» Input records
- Opening Delimiter -
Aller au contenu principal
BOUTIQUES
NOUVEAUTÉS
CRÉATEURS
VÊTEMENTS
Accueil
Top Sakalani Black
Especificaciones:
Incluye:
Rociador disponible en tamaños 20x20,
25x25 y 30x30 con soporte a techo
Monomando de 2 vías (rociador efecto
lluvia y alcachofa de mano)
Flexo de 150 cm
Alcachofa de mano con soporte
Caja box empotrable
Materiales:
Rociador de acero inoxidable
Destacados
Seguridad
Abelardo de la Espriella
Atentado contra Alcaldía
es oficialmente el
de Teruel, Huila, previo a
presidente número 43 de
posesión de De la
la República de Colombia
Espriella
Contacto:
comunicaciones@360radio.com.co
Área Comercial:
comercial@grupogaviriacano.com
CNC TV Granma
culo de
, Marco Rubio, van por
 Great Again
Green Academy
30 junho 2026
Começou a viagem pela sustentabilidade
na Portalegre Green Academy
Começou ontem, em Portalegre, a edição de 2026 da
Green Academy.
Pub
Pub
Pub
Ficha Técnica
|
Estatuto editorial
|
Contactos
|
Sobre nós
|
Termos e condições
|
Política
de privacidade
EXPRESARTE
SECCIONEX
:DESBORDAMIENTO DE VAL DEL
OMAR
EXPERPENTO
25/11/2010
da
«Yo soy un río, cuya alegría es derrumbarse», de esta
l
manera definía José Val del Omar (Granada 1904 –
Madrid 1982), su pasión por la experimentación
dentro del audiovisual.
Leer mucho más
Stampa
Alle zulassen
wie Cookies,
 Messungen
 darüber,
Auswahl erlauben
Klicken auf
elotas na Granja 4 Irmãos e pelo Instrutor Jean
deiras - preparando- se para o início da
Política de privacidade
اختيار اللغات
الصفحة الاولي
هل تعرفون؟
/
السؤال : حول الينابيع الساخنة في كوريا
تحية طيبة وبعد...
- Closing Delimiter -
» Job item
Copy every line of the listing above exactly, changing nothing.

» Response to the task
Aller au contenu principal
BOUTIQUES
NOUVEAUTÉS
CRÉATEURS
VÊTEMENTS
Accueil
Top Sakalani Black
Especificaciones:
Incluye:
Rociador disponible en tamaños 20x20,
25x25 y 30x30 con soporte a techo
Monomando de 2 vías (rociador efecto
lluvia y alcachofa de mano)
Flexo de 150 cm
Alcachofa de mano con soporte
Caja box empotrable
Materiales:
Rociador de acero inoxidable
Destacados
Seguridad
Abelardo de la Espriella
Atentado contra Alcaldía
es oficialmente el
de Teruel, Huila, previo a
presidente número 43 de
posesión de De la
la República de Colombia
Espriella
Contacto:
comunicaciones@360radio.com.co
Área Comercial:
comercial@grupogaviriacano.com
CNC TV Granma
culo de
, Marco Rubio, van por
 Great Again
Green Academy
30 junho 2026
Começou a viagem pela sustentabilidade
na Portalegre Green Academy
Começou ontem, em Portalegre, a edição de 2026 da
Green Academy.
Pub
Pub
Pub
Ficha Técnica
|
Estatuto editorial
|
Contactos
|
Sobre nós
|
Termos e condições
|
Política
de privacidade
EXPRESARTE
SECCIONEX
:DESBORDAMIENTO DE VAL DEL
OMAR
EXPERPENTO
25/11/2010
da
«Yo soy un río, cuya alegría es derrumbarse», de esta
l
manera definía José Val del Omar (Granada 1904 –
Madrid 1982), su pasión por la experimentación
dentro del audiovisual.
Leer mucho más
Stampa
Alle zulassen
wie Cookies,
 Messungen
 darüber,
Auswahl erlauben
Klicken auf
elotas na Granja 4 Irmãos e pelo Instrutor Jean
deiras - preparando- se para o início da
Política de privacidade
اختيار اللغات
الصفحة الاولي
هل تعرفون؟
/
السؤال : حول الينابيع الساخنة في كوريا
تحية طيبة وبعد...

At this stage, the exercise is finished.